In Real sieht das ganze schmäler aus als hier auf dem Bild.

Bilder können morgen folgen.


----------



## vann (22. März 2011)

*AW: Gartenteich vergrößern*

Hier die Versprochene Bilder, inmoment stützungsversuch leider ohne erfolg.


----------



## Annett (23. März 2011)

*AW: Gartenteich vergrößern*

Hallo vann.

Wenn das alles so instabil ist, hilft wohl wirklich nur eine Armierung+(Spritz)Mörtel.
Beispielsweise kann man Kaninchendraht aufnageln, sofern die Wände überhaupt lange genug halten und anschließend den Mörtel auftragen.

Ansonsten hilft wohl nur eine Schalung/Schalsteine... das geht natürlich mächtig ins Geld. 
Unser Boden war zum Glück auch sehr stabil, sodass wir nur Vlies + Folie verlegen mußten.


----------



## RKurzhals (23. März 2011)

*AW: Gartenteich vergrößern*

Hallo Vann,
das ist ja ein tüchtig großes Loch, und wohl auch noch per Hand geschachtet? 
Schau' in mein Album für eine Idee mit steilem Hang. Die Schalung kann man schrittweise nach oben setzen, zwischen dem Beton muss nicht armiert werden. Als Dicke würde ich bei 1,80 m Höhe senkrecht freistehend 15 cm am Fuß nicht unterschreiten, oben reichen auch einige cm.
Wenn der Sand so leicht wie beschrieben rutscht, dann ist die Ausbildung eines "L" die ganz sichere Variante, aber dann auch im Bogen mit Armierung.
Weil wir alle überhaupt nicht neugierig sind: Planst Du noch einen "Pflanzenteich", oder ist das Loch nur zum Baden oder zur reinen Fischhaltung gedacht?


----------



## vann (24. März 2011)

*AW: Gartenteich vergrößern*

Hallo ihr beiden,
hätte kaum noch gedacht das jemand Antwortet.
Inmoment hab ich den Versuch gestartet mit die Plexiglasplatten senkrecht in die Erde und an Pfeiler Verschraubt, jedoch ist das ganze obenrum unstabil hingegen Unten.
Wenn es nicht klappt nehm ich den Tipp mit den Mörtel und Gatter, weil es mir am Sinnvollsten erscheint.
Das Problem ist wenn man vor der Kante steht droht gefahr das es einbricht, und ich weis nicht wie es sich mit die Tonen von Wasser auswirkt.
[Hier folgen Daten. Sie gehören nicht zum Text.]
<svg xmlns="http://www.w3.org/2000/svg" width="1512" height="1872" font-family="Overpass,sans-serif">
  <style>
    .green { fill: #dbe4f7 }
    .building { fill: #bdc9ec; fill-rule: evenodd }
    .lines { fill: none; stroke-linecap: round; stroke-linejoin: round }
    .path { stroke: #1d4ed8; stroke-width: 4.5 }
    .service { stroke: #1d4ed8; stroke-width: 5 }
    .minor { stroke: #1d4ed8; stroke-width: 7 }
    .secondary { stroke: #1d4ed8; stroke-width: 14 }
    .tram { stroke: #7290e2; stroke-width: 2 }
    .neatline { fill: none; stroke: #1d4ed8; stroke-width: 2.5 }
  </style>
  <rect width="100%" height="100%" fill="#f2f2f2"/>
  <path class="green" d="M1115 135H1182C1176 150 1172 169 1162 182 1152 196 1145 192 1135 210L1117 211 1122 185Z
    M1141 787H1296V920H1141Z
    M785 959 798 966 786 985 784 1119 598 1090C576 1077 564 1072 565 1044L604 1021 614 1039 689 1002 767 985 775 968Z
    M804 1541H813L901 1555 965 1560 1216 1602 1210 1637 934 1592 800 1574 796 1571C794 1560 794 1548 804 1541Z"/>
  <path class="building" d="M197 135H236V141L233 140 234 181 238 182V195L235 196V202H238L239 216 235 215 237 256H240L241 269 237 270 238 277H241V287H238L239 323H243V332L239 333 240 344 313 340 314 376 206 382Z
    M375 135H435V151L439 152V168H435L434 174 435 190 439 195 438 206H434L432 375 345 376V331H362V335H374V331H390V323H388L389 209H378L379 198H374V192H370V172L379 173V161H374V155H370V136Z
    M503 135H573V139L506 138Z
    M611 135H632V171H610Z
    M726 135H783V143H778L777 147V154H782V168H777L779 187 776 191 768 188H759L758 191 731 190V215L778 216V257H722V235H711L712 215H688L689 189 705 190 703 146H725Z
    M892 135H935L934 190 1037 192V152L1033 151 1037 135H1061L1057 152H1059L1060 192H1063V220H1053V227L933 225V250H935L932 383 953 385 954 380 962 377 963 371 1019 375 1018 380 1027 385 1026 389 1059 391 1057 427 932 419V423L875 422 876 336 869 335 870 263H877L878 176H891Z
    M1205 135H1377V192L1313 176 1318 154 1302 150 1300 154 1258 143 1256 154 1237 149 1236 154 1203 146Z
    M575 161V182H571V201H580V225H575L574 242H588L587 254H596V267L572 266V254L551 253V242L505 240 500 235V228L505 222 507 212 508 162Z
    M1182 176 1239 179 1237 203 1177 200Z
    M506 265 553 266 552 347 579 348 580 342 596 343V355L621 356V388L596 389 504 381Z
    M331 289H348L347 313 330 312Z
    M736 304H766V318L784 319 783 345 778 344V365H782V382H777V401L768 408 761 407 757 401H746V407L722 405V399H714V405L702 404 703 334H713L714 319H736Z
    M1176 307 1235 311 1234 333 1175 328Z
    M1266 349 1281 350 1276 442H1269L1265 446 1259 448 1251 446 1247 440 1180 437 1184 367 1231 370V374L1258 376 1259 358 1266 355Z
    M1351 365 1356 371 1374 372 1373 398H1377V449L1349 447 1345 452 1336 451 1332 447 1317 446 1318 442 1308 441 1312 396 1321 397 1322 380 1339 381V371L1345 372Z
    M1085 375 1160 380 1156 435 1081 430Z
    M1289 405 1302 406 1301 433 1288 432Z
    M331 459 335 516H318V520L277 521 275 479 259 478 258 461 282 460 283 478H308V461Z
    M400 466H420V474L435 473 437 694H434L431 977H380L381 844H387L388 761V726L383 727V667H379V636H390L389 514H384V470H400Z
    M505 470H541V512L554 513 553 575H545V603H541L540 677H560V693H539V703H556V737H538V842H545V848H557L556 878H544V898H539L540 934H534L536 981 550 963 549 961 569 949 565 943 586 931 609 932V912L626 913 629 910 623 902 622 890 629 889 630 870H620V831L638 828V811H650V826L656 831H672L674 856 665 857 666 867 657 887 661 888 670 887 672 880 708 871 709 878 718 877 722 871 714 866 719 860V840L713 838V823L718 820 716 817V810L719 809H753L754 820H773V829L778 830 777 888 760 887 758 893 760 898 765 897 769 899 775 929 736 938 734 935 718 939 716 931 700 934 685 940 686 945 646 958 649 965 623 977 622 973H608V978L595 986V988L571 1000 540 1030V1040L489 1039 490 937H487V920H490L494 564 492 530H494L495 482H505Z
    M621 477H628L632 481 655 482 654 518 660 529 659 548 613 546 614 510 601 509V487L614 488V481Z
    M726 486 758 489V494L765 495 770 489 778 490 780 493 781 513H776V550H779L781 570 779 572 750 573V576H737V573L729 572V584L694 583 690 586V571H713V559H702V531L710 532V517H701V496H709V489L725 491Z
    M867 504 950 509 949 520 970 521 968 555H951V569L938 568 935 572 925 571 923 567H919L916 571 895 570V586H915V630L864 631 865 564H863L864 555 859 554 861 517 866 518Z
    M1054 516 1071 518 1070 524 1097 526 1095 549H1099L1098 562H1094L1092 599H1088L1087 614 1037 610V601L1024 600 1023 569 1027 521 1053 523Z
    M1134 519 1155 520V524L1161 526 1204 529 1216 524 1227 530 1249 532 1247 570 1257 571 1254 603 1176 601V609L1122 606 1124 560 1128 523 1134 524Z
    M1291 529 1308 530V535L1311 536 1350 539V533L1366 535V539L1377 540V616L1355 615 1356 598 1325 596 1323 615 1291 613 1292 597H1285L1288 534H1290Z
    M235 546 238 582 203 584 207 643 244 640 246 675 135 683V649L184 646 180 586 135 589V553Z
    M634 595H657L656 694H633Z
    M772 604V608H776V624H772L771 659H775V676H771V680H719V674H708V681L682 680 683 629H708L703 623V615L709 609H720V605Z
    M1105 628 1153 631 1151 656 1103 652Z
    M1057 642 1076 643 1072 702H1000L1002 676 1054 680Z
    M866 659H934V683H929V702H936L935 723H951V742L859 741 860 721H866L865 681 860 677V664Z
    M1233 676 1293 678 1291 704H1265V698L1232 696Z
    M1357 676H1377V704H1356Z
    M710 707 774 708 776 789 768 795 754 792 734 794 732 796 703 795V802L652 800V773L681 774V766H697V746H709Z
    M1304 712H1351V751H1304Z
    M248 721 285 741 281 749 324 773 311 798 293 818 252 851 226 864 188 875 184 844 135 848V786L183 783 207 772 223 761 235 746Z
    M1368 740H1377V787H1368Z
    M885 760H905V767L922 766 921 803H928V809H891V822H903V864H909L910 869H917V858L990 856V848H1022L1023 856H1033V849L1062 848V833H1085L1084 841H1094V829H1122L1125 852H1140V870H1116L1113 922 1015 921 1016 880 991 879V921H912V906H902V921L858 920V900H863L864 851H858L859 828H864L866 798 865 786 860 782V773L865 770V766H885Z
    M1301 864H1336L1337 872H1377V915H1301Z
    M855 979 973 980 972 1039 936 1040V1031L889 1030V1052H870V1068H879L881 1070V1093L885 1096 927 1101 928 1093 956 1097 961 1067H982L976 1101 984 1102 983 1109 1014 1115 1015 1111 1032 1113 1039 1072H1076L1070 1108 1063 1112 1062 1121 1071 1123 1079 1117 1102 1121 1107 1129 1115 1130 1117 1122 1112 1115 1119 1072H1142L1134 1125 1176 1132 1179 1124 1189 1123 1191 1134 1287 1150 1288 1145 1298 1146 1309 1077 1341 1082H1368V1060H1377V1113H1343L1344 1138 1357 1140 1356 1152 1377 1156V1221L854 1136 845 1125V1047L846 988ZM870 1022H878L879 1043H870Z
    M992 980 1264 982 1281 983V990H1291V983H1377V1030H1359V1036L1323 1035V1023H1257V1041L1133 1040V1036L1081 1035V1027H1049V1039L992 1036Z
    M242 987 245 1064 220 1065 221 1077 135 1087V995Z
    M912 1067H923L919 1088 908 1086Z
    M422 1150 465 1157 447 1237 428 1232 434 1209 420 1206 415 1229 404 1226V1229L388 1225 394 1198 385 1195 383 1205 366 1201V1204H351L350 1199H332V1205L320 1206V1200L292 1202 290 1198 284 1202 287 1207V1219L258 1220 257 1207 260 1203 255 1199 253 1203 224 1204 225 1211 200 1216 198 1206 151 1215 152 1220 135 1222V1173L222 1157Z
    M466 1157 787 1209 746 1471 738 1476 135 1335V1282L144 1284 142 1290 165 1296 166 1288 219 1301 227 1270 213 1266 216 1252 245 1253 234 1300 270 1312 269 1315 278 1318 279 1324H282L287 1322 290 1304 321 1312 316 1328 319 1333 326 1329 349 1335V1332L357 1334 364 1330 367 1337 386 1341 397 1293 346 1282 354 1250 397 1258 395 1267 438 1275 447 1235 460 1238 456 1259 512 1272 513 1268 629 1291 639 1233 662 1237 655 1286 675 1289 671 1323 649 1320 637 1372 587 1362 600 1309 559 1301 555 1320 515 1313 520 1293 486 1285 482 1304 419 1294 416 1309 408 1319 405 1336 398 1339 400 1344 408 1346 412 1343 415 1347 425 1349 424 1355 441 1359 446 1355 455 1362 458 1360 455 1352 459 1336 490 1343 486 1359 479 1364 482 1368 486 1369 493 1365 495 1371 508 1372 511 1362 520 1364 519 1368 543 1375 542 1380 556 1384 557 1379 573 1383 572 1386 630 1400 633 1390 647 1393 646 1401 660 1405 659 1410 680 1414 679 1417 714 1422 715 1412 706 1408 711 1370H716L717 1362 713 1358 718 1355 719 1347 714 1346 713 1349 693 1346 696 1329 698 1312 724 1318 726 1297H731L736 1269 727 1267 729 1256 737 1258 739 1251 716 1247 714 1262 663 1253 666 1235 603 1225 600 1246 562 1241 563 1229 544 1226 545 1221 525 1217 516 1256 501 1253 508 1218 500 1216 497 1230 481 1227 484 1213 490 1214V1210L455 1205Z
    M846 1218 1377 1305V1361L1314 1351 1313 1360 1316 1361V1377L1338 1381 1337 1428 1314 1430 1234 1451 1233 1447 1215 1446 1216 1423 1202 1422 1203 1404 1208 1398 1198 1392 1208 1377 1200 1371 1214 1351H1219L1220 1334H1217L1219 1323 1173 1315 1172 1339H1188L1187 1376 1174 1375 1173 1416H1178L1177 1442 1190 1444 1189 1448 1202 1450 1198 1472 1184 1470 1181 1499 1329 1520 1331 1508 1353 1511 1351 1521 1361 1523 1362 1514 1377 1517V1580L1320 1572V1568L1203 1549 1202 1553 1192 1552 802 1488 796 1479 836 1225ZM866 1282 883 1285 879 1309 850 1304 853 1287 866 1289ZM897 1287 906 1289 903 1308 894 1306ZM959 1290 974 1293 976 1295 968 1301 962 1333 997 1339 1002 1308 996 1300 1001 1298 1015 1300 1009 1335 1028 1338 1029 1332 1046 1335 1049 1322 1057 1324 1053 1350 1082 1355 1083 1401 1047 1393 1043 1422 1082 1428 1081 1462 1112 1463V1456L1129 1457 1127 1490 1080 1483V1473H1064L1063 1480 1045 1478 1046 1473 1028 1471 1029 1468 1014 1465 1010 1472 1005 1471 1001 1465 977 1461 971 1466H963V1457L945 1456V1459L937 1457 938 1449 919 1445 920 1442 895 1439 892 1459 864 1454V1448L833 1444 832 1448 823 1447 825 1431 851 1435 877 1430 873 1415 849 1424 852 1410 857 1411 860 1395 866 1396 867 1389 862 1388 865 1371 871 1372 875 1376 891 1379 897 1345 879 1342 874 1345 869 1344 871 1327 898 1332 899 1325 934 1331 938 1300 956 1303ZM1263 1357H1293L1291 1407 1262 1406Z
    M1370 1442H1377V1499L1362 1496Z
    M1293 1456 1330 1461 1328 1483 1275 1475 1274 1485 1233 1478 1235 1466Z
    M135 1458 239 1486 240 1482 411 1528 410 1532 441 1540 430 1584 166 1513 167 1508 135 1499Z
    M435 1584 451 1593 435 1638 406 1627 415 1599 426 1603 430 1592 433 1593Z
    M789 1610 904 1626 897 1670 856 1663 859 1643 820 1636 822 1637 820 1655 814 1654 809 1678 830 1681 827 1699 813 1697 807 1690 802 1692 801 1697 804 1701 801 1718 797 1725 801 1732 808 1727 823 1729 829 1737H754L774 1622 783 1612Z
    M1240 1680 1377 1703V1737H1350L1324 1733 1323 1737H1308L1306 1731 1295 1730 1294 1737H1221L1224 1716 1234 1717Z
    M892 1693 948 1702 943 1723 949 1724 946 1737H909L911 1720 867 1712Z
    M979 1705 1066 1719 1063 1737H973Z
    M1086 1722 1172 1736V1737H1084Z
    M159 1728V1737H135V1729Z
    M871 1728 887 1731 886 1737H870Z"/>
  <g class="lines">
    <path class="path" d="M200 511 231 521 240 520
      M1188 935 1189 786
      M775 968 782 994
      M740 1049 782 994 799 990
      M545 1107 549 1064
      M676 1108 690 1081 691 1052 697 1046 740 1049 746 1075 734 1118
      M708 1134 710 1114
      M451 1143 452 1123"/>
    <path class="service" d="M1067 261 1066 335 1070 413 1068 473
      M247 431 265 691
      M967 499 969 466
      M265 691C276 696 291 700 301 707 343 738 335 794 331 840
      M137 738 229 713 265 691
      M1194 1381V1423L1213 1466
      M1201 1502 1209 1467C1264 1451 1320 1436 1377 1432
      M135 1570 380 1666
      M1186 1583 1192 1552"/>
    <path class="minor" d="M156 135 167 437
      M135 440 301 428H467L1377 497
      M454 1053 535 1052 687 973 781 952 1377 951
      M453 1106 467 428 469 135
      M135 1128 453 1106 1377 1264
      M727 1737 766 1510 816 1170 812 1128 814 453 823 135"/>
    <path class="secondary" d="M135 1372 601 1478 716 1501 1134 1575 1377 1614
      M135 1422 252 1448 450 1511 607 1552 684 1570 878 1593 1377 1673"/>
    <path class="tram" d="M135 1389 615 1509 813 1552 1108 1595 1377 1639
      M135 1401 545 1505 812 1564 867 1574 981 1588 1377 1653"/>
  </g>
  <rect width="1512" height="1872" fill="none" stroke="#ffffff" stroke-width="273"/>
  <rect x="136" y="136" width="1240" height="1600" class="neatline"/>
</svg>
Auf die Frage mit Pflanzenteich muss ich ja sagen, das L wie auf der Grafik zusehen sollen übergehend Wasserpflanzen und Sumpfpflanzen hausen.
Damit die Fische nicht rüberkommen hab ich mir gedacht eine Wasserfallfunktion mit einzubauen damit die Fische nicht rüber Schwimmen können. Leider mögen meine Koie die Wasserpflanzen am liebsten und Fressen alles auf was so drin steht(selbst __ Frösche)

Mauern möchte ich ungern, da ich noch mehr Lebensraum für meine 2 __ Störe verliere, das ist einer der Gründe wieso es so steil ist.
Die Gesammt Breite inkl. Tiefe ist 7,5m und die Länge erstreckt sich um die 9-10m.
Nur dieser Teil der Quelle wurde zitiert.